Text excerpt:
────────────────
More recently, we used array comparative genomic hybridization datasets and a dictionary-learning algorithm to develop a progressive genomic instability model of metastatic Neuroblastoma tumorigenesis [39]. This model supports the hypothesis that the initial step of oncogenesis is the generation of whole chromosome gains followed by loss of chromosome segments. The progressive genomic instability model together the observation of Coco et al. [10] supports the role of CIN in Neuroblastoma and justifies the observation that tumors in newborns have numerical chromosome gains while those of older patients have more structural chromosome aberrations indicating the condition of high genomic instability.

Conclusions

Neuroblastoma: a CIN disease

In conclusion, currently, sufficient biological, molecular and clinical observations have been made, which allowed us to hypothesize that the embryonic development of Neuroblastoma is a consequence of high chromosome instability of neural crest cells. In my opinion, metastatic stage 4S and stage 4 cells originate from a common ancestral neural crest cell. The accumulation of structural CNVs in stage 4 tumors, but not in 4S tumors, depends on the time necessary for these critical impairments to occur in the cells [10]. Thus, the tumor cells of patients who are older than one year of age with stage 4 disease have had sufficient time to accumulate several structural CNVs.

The role of point mutations in this process is questionable. For instance, deleterious mutations in genes whose products comprise the spindle apparatus could disable these genes and prevent normal regulation of chromosome segregation in neural crest cells. Actually, recurrent mutations rarely occur in the Neuroblastoma genome. Pugh et al. [40] selected only a few genes with missense mutations. Among the most frequently mutated genes, ALK ranks first with 22 missense mutations. Furthermore, Pugh’s results confirmed the low number of missense mutations (12 per tumor) observed in Neuroblastoma [28]. Moreover, Molenaar et al. [28] reported that the frequency of mutations in stage 4S tumors is less than 5%. Similarly, we showed that RAS, a gene that is often mutated in adult cancers and in leukemia, is rarely mutated in Neuroblastoma [41]. Additionally, the ATRX [40] gene, a putative driver gene in the oncogenesis of Neuroblastoma, shows a gene deletion, but few mutations.

More recently, Peifer et al. [42] confirmed a low mutation rate in Neuroblastoma as reported by Molenaar et al. [28]. It is interesting to note that the same author showed that telomerase genes are over expressed in high-risk Neuroblastoma as a consequence of genomic rearrangements. Peifer and colleagues conclude that genome remodeling is the cause of telomerase gene activation. This finding supports the hypothesis that genome instability is an early event in Neuroblastoma tumorigenesis.

In conclusion, the large amount of genomic data on Neuroblastoma and several clinical observations in regards to the natural history of the disease allow us to propose that Neuroblastoma arises due to the chromosome instability present in neural crest cells. If we view Neuroblastoma as a CIN disease, we may use drugs that target CIN to improve the treatment of this tumor. Indeed, some compounds such as Aurora A inhibitors are already being assessed in preclinical and clinical studies of Neuroblastoma therapy [43].
────────────────
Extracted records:
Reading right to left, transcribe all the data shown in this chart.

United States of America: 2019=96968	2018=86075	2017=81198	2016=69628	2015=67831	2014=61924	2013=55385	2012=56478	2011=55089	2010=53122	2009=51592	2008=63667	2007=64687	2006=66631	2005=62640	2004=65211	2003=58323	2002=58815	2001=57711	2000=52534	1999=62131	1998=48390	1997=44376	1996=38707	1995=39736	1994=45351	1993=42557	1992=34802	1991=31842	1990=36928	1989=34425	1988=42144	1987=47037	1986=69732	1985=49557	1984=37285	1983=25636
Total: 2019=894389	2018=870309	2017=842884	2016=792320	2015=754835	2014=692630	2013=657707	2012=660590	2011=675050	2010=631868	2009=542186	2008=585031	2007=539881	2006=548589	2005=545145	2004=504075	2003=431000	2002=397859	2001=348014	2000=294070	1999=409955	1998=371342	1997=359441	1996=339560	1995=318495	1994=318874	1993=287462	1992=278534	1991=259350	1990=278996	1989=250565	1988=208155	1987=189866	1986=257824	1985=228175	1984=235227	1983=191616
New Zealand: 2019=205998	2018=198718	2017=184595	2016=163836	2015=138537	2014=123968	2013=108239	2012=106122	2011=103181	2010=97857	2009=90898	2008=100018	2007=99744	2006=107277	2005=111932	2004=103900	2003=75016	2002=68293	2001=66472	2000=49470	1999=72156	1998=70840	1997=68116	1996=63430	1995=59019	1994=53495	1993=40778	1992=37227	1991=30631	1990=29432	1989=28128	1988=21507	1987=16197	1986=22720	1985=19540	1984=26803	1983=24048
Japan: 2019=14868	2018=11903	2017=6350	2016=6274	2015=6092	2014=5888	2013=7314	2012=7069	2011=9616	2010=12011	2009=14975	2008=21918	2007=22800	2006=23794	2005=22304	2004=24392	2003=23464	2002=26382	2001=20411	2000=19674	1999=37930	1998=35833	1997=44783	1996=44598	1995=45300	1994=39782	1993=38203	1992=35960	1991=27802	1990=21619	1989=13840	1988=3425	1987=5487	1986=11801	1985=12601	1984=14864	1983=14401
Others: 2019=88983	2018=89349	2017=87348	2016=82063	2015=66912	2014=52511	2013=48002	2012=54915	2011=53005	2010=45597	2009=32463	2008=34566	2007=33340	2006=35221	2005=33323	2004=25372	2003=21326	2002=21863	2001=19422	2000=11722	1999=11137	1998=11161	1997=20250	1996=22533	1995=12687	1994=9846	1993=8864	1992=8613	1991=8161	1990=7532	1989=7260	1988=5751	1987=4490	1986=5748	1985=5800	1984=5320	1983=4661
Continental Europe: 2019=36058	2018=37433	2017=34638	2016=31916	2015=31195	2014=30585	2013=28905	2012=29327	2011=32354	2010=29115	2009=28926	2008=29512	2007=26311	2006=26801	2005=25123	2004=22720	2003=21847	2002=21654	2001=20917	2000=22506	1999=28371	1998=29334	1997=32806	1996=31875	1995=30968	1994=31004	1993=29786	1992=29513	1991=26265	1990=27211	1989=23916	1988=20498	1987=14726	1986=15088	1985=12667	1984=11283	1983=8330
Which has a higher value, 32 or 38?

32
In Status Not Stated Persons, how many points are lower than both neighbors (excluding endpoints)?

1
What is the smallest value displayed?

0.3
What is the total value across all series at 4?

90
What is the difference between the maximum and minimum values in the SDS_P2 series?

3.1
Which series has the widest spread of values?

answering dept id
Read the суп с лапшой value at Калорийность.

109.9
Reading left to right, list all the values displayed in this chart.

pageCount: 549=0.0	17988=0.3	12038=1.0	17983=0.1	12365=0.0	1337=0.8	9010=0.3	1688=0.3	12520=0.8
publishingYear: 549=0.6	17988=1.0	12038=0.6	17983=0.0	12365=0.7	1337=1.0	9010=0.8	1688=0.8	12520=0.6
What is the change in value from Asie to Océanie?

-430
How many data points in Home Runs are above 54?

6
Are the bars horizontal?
────────────────
Work request: Print the passage on Neuroblastoma as a chromosome instability disease between "More recently, Peifer" and "in Neuroblastoma tumorigenesis.", inclusive, copying it word for word. Rely on the text by itself.

Expected output:
More recently, Peifer et al. [42] confirmed a low mutation rate in Neuroblastoma as reported by Molenaar et al. [28]. It is interesting to note that the same author showed that telomerase genes are over expressed in high-risk Neuroblastoma as a consequence of genomic rearrangements. Peifer and colleagues conclude that genome remodeling is the cause of telomerase gene activation. This finding supports the hypothesis that genome instability is an early event in Neuroblastoma tumorigenesis.